On Tuesday, the Philippine government shipped more than 400 coffins to Ilagan and Cagayan de Oro. Additionally, with graveyards filling, soldiers and aid workers have begun to stack coffins on top of one another and to place multiple people within the same tombs.

The mass burial is not just dumping them in a pit. We are building an apartment-type (mausoleum) with individual compartments. We can't just put them in all together, Cagayan de Oro city council member Alvin Bakal told Agence France Presse (AFP).

It is not like digging a hole and sticking them in there. They are being given apartment-style compartments, and I think it's pretty decent, Iligan Mayor Lawrence Cruz told AFP.

While the dead are of great concern, so are the living. The storm and flooding affected more than 300,000 people, and tens of thousands of people remain homeless while another 40,000 currently live in evacuation centers, gymnasiums, schools and churches, according to Reuters.

I assure you the government will help you rebuild your homes.

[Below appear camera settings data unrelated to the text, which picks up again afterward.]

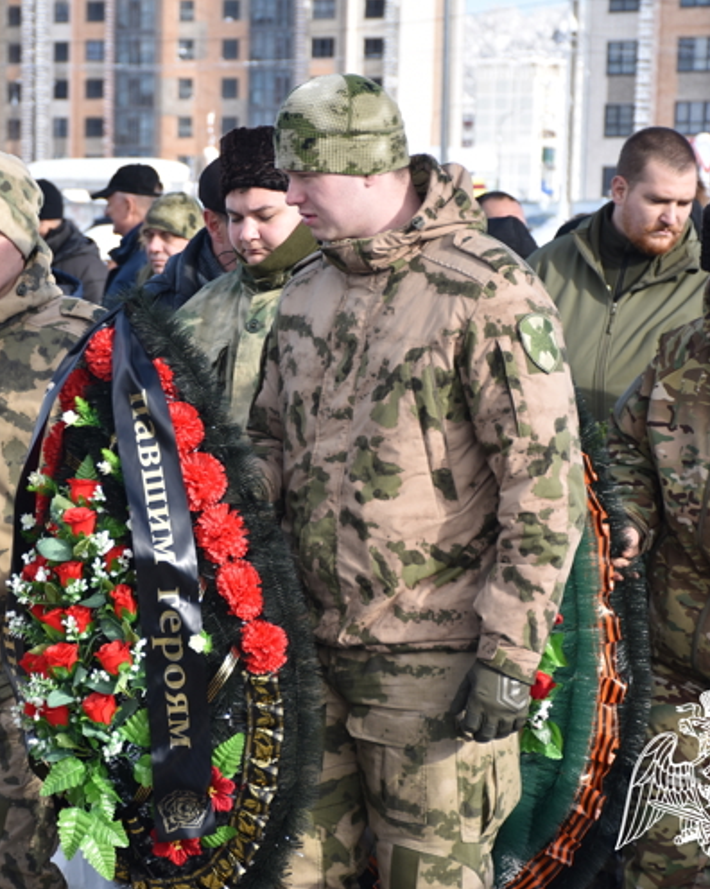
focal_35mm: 149
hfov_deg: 10.3
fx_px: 3919
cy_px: 446
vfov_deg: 12.9
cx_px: 173
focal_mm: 70
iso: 100
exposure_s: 1/320
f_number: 5
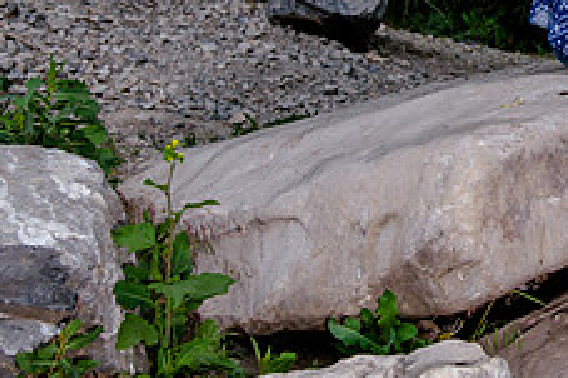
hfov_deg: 16.9
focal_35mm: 117
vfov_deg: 11.5
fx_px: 1845
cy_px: -37
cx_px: 652
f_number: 5
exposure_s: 1/250
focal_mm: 40
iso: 400
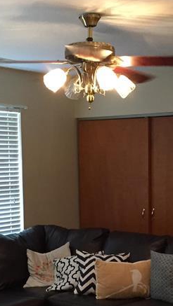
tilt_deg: -9.0
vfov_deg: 28.0
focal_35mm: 74
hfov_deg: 16.3
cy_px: 244
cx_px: 105
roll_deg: -0.4
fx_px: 603
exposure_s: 1/30
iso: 200
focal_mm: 4.15
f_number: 2.2
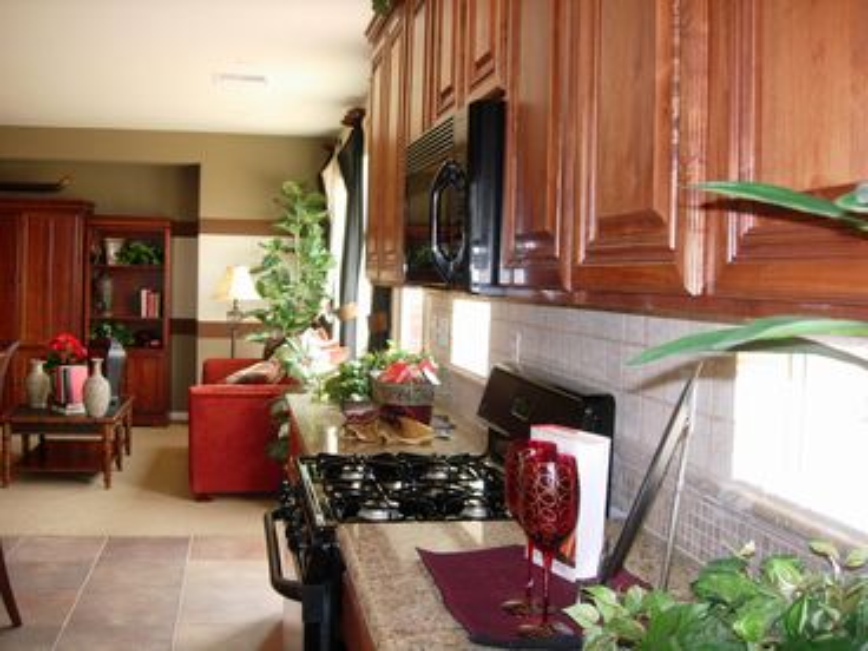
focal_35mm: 38
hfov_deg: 49.0
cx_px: 434
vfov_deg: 37.7
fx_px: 953
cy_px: 326
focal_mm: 7.8
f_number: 2.8
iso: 79
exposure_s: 1/32
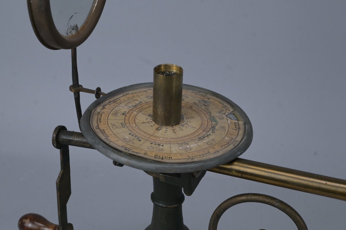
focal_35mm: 62
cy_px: 115
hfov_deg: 32.6
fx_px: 591
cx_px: 173
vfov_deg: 22.1
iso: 400
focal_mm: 41
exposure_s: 1/80
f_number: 8
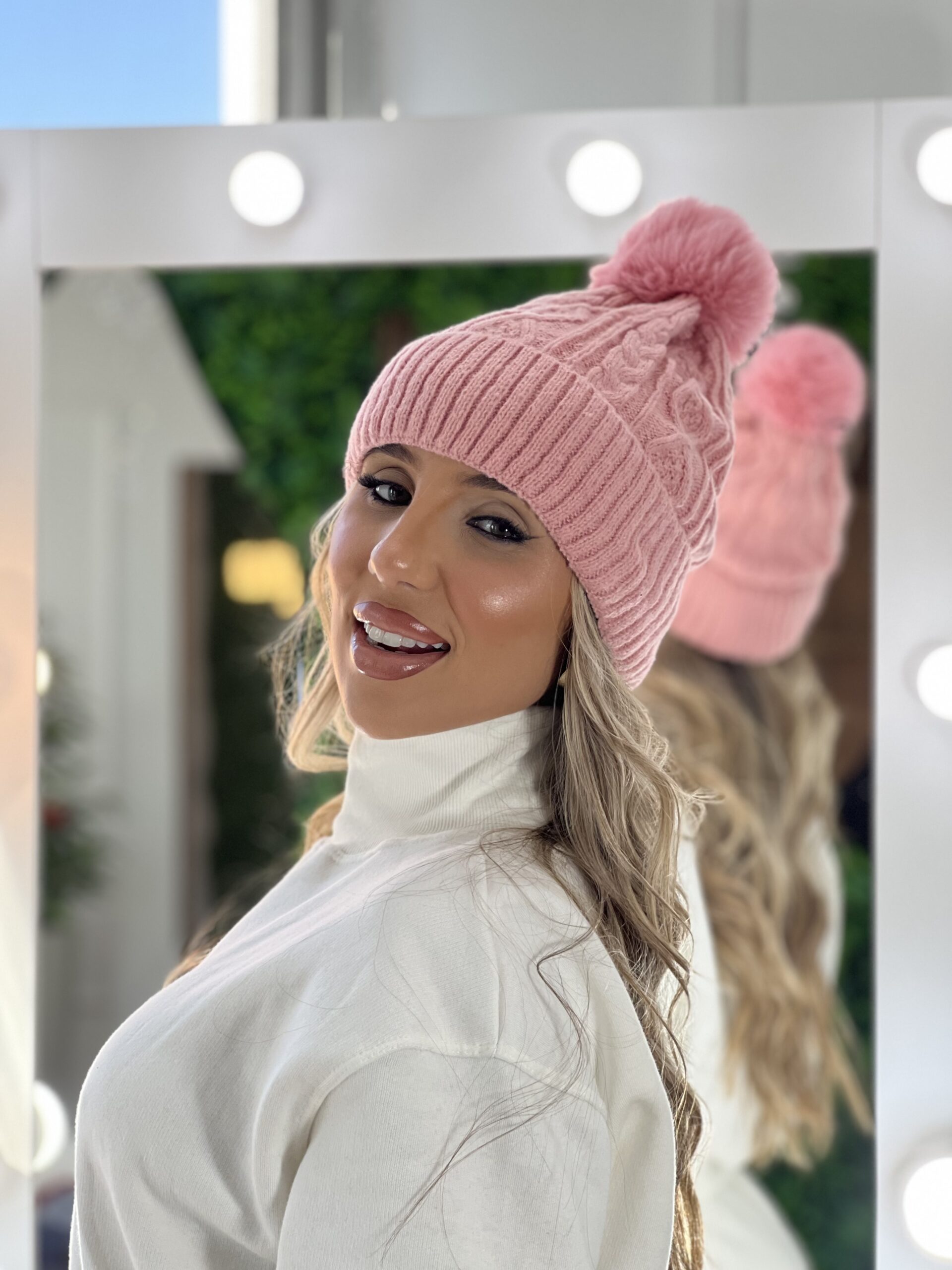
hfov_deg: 19.1
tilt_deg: -0.2
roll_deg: +0.0
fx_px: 2824
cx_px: 476
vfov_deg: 25.3
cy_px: 635
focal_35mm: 77
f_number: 2.8
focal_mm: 9
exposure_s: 1/120
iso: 100
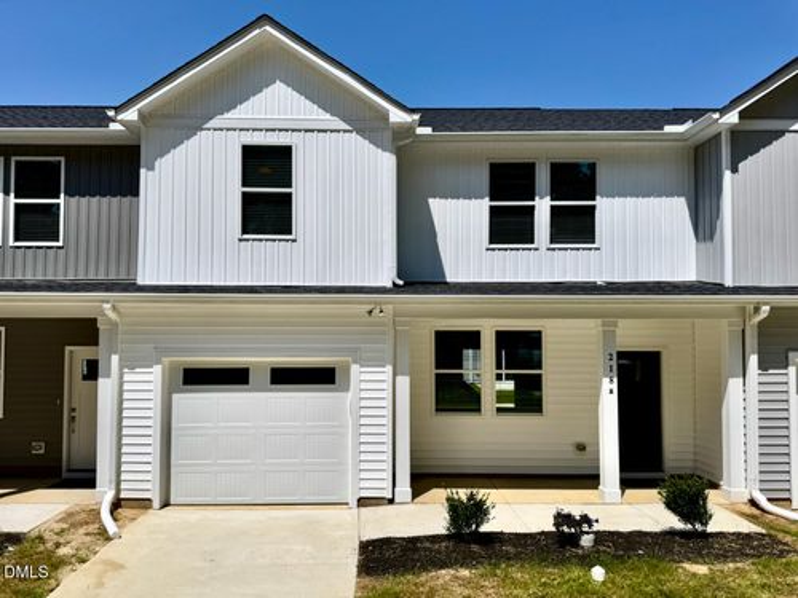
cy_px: 299
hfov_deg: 71.6
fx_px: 553
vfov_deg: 56.8
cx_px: 399
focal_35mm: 24
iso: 80
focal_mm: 6.76
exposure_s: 1/12346
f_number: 1.78
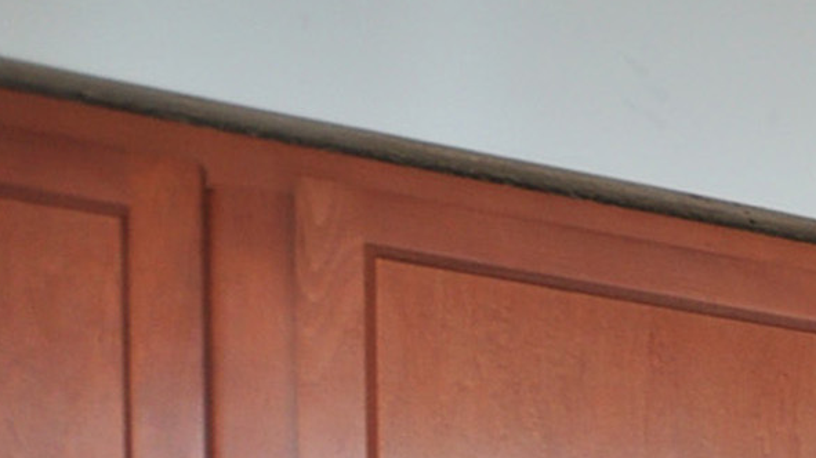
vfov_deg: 11.9
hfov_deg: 17.5
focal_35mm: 77
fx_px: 1666
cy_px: 1182
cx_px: 1718
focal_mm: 10
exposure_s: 1/60
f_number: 4.5
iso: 200
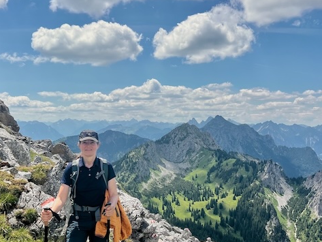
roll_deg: +0.2
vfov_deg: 32.8
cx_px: 172
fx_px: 409
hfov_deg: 42.9
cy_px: 137
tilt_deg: -1.4
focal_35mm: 44
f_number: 1.5
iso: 50
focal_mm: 5.7
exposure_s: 1/5882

But in return we expect you to refrain from moving back to those places that put your lives at constant risk, President Benigno Aquino said in a speech at an evacuation center.

The storm also damaged 15 million pesos ($340,000) worth of crops, but the effects were minimalized because corn and rice crops were in their early planting stages, Reuters reported.

The Philippine government is looking for immediate, low-interest loans to help with the rescue and rebuilding process and will receive $3 million from the Asian Development Bank and about $500 million from the World Bank.

Still, many on Mindanao ask why the country, which is prone to such disasters, didn't have a bigger fund set aside already. Others question why there was no national warning, which could have prevented a significant number of deaths.

I do not accept that everything had been done. I know that we can do more. We must determine what really happened, Aquino said in a separate speech.

Must this end in tragedy? We knew that [the storm] was coming. There should have been efforts to avoid the destruction.

We have no desire to engage in finger-pointing or to assign blame at a time like this. Yet, we have an obligation to find out exactly what has happened, Aquino added.